Input data:
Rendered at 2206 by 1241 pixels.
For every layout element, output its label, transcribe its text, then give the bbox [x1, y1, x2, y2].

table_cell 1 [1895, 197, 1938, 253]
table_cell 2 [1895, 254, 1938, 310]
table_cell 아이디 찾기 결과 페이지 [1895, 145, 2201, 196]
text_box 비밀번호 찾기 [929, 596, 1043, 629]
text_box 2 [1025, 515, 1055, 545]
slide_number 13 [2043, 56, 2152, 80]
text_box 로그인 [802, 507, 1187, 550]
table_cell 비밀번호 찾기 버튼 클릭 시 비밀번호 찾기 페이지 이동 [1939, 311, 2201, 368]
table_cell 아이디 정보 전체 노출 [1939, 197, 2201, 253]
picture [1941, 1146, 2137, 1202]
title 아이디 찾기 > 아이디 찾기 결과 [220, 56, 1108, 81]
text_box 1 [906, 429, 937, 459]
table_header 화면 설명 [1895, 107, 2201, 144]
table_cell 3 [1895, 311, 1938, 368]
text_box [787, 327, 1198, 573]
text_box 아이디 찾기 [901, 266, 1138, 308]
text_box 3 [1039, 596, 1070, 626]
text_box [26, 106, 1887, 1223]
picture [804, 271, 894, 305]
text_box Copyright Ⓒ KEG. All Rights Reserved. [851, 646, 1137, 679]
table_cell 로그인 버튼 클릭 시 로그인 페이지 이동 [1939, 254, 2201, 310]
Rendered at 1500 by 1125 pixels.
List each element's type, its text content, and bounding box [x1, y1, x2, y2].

Task description: Set down all of the records shown above once more, exactly.

Solved problem:
Rendered at 2206 by 1241 pixels.
For every layout element, output its label, transcribe its text, then give the bbox [x1, y1, x2, y2].

table_cell 1 [1895, 197, 1938, 253]
table_cell 2 [1895, 254, 1938, 310]
table_cell 아이디 찾기 결과 페이지 [1895, 145, 2201, 196]
text_box 비밀번호 찾기 [929, 596, 1043, 629]
text_box 2 [1025, 515, 1055, 545]
slide_number 13 [2043, 56, 2152, 80]
text_box 로그인 [802, 507, 1187, 550]
table_cell 비밀번호 찾기 버튼 클릭 시 비밀번호 찾기 페이지 이동 [1939, 311, 2201, 368]
table_cell 아이디 정보 전체 노출 [1939, 197, 2201, 253]
picture [1941, 1146, 2137, 1202]
title 아이디 찾기 > 아이디 찾기 결과 [220, 56, 1108, 81]
text_box 1 [906, 429, 937, 459]
table_header 화면 설명 [1895, 107, 2201, 144]
table_cell 3 [1895, 311, 1938, 368]
text_box [787, 327, 1198, 573]
text_box 아이디 찾기 [901, 266, 1138, 308]
text_box 3 [1039, 596, 1070, 626]
text_box [26, 106, 1887, 1223]
picture [804, 271, 894, 305]
text_box Copyright Ⓒ KEG. All Rights Reserved. [851, 646, 1137, 679]
table_cell 로그인 버튼 클릭 시 로그인 페이지 이동 [1939, 254, 2201, 310]
Rendered at 1500 by 1125 pixels.
List each element's type, its text content, and bounding box [x1, y1, x2, y2].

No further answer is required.